Samsung sta già cercando di differenziarsi dichiarando che i dati audio, video e di screen sharing non vengono utilizzati per l’addestramento dei modelli AI. Apple potrebbe puntare sull’elaborazione locale e su limitazioni della registrazione. Meta sta rafforzando le protezioni contro la manomissione dell’indicatore luminoso dopo le controversie emerse intorno ai propri prodotti.

Ma la vera prova arriverà quando questi dispositivi smetteranno di essere prodotti relativamente di nicchia.

Dieci persone con smart glasses in una città rappresentano una curiosità.

Dieci milioni di persone con telecamere indossabili rappresentano un cambiamento sociale.

A quel punto il problema non sarà più soltanto proteggere la privacy di chi compra gli occhiali. Paradossalmente, la persona più esposta potrebbe essere proprio quella che non li possiede.

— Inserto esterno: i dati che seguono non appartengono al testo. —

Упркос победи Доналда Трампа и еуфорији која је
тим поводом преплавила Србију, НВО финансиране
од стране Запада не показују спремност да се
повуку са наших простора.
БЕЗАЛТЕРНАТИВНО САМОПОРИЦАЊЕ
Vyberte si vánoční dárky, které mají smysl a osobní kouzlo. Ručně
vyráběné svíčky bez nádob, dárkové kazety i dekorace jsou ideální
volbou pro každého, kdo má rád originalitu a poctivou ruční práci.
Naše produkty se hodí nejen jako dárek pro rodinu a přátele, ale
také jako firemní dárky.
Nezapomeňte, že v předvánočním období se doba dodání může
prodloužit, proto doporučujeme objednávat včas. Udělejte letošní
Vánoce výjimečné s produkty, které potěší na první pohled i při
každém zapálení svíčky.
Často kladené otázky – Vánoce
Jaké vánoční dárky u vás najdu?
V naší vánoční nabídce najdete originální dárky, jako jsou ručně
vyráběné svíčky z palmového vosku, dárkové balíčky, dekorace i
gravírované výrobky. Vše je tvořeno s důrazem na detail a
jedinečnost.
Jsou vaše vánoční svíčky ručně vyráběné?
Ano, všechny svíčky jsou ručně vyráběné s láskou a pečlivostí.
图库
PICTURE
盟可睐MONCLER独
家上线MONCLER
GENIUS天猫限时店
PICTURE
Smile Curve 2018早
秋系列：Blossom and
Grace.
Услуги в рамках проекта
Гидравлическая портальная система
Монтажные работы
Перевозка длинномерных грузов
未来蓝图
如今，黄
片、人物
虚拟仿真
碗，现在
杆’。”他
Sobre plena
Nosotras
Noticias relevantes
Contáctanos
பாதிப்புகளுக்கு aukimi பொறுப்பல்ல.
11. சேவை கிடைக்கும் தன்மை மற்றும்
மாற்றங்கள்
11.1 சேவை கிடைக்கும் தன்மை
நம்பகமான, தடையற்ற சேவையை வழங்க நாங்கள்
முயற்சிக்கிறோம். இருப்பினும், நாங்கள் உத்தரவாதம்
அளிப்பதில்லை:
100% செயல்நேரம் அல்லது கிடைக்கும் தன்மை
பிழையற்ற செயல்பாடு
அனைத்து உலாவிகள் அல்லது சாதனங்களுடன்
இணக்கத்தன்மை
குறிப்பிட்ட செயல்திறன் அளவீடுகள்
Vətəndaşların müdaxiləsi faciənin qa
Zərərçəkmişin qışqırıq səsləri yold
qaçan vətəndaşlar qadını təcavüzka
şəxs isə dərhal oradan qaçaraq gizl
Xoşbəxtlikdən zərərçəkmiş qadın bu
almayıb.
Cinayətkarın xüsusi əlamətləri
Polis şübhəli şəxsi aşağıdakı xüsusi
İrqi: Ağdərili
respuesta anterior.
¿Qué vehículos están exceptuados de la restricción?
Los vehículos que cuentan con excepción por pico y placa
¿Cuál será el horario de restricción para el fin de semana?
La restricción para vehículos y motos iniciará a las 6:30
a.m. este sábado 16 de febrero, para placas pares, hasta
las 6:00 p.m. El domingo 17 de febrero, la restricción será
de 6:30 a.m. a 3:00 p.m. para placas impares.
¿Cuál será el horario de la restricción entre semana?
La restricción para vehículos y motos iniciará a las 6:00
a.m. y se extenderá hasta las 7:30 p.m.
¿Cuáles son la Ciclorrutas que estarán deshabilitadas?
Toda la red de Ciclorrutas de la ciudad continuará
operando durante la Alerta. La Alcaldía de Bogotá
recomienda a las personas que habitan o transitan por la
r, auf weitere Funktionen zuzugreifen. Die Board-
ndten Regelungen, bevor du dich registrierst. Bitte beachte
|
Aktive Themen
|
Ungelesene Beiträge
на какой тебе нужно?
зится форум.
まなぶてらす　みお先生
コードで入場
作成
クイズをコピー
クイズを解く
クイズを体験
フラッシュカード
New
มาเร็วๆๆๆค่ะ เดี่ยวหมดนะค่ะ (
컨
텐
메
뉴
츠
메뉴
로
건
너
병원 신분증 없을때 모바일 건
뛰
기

Chi acquista il dispositivo può leggere l’informativa, modificare le impostazioni, disattivare alcune funzioni e decidere quali dati condividere. Il passante che viene inquadrato non ha nessuno di questi strumenti. Non ha accettato le condizioni di Meta, Google, Samsung o Apple e spesso non sa nemmeno quale dispositivo abbia davanti.

Questa è forse la differenza più importante rispetto allo smartphone.

La privacy degli smart glasses non riguarda soltanto i dati dell’utente, ma i dati di tutti gli altri.

Ed è per questo che un piccolo LED probabilmente non sarà sufficiente a risolvere il problema.

Serviranno indicatori impossibili da disattivare, elaborazione locale quando possibile, tempi minimi di conservazione, limiti al riconoscimento facciale, controlli severi sull’utilizzo dei dati per l’addestramento dell’intelligenza artificiale e regole particolarmente rigide per luoghi sensibili e minori. Ma servirà soprattutto un principio molto semplice: una persona dovrebbe poter capire facilmente quando un dispositivo indossato da qualcun altro sta semplicemente guardando il mondo insieme al suo proprietario e quando invece quel mondo sta diventando un dato.

Perché gli smart glasses potrebbero essere uno dei dispositivi tecnologici più importanti del prossimo decennio. Possono aiutare persone con disabilità, tradurre ciò che vediamo, guidarci in una città sconosciuta, mostrarci informazioni senza costringerci a guardare continuamente uno smartphone e trasformare l’intelligenza artificiale in un vero assistente capace di comprendere il nostro ambiente.

Ma proprio questa capacità rappresenta anche il loro rischio maggiore.

Lo smartphone ha messo una videocamera nelle tasche di miliardi di persone.

Gli smart glasses stanno per metterla davanti ai loro occhi.

E quando quella videocamera sarà collegata permanentemente a un’intelligenza artificiale capace di interpretare ciò che vede, la questione non sarà più soltanto decidere se questi occhiali siano utili o innovativi. Dovremo decidere quanto siamo disposti a essere osservati dai dispositivi indossati dagli altri per permettere a questa nuova tecnologia di entrare nella vita quotidiana.